A number of eager families amassed for Langley Township’s annual fire hall No. 3 open house in Aldergrove Tuesday evening.
What they witnessed, came as a surprise to everyone involved.
Midway through a fire-extinguishing demonstration put in place by on-call chief, Rob Vinette, the hall received a call for active atn 6:45 p.m.
In a flurry of mass bewilderment, two trucks – already fully-equipped for the dumpster fire demonstration – activated their sirens and raced off to a motor vehicle accident on 16 Avenue and 272 Street.
Vinette exclaimed, “I think they’ll be the first ones on the scene!”
Another member, Kyle Power, said aloud to his comrades: “What are the odds?”
Upon the crews return back to the hall, Vinette told the Aldergrove Star those involved in the crash were able to make it out of the car prior to their arrival.
The injured were promptly seen by B.C. ambulance services technicians thereafter, he assured.

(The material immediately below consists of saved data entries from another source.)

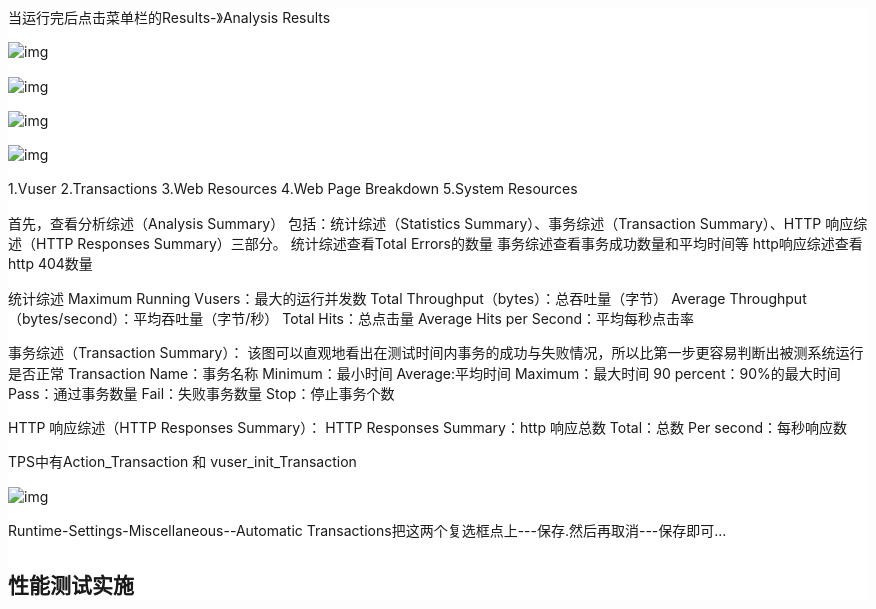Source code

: 当运行完后点击菜单栏的Results-》Analysis Results

![img](https://img.mubu.com/document_image/2e5ebc0d-54a4-4607-bf67-62ed4caecd26-862021.jpg)

![img](https://img.mubu.com/document_image/02b56ff8-fdfc-4f15-8b4a-fed6c8591ecf-862021.jpg)

![img](https://img.mubu.com/document_image/a34b2665-27a9-49ad-b330-05027915b237-862021.jpg)

![img](https://img.mubu.com/document_image/d18a23c2-2c35-47fe-9de2-a53382800654-862021.jpg)

1.Vuser 
2.Transactions 
3.Web Resources 
4.Web Page Breakdown 
5.System Resources

首先，查看分析综述（Analysis Summary）
包括：统计综述（Statistics Summary）、事务综述（Transaction Summary）、HTTP 响应综述（HTTP Responses Summary）三部分。
统计综述查看Total Errors的数量
事务综述查看事务成功数量和平均时间等
http响应综述查看http 404数量

统计综述
Maximum Running Vusers：最大的运行并发数
Total Throughput（bytes）：总吞吐量（字节）
Average Throughput（bytes/second）：平均吞吐量（字节/秒）
Total Hits：总点击量
Average Hits per Second：平均每秒点击率

事务综述（Transaction Summary）：
该图可以直观地看出在测试时间内事务的成功与失败情况，所以比第一步更容易判断出被测系统运行是否正常
Transaction Name：事务名称
Minimum：最小时间
Average:平均时间
Maximum：最大时间
90 percent：90%的最大时间
Pass：通过事务数量
Fail：失败事务数量
Stop：停止事务个数

HTTP 响应综述（HTTP Responses Summary）：
HTTP Responses Summary：http 响应总数
Total：总数
Per second：每秒响应数

TPS中有Action_Transaction 和 vuser_init_Transaction

![img](https://img.mubu.com/document_image/5e3c3a9a-c8dd-4977-9492-1067e563dc96-862021.jpg)

Runtime-Settings-Miscellaneous--Automatic Transactions把这两个复选框点上---保存.然后再取消---保存即可...

## 性能测试实施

Local father Justin Howell, who worked as a volunteer firefighter on Galiano Island for a few years, says the job isn’t easy.
Howell admits his 5-year-old son Liam has been bugging him about going to the fire hall’s annual open house for awhile.
Before attending, the child dressed in his Halloween firefighter costume, complete with reflective safety stripes and a firefighter’s helmet.
“On our drive here Liam was telling me ‘this way… now go here… turn right dad it’s beside the store’,” knowing off by heart the directions to his favourite place.
“Every time we drive by the hall he tells me ‘we gotta go there!” The father remarked.
Other eager children tried their hand at operating fire hoses with the help of experienced members including firefighter Matt D’Andrea.
Open houses are held each year in June, as a part of the Township’s fire safety and educational initiatives.
The free event gave children and their parents a chance to meet local firefighters, see equipment used for the job, tour inside fire trucks and learn more about what best to do in an emergency.
Central Fraser Valley Search and Rescue team members were also on site with a jet boat and emergency radio systems as well as scanning lights kids could test out.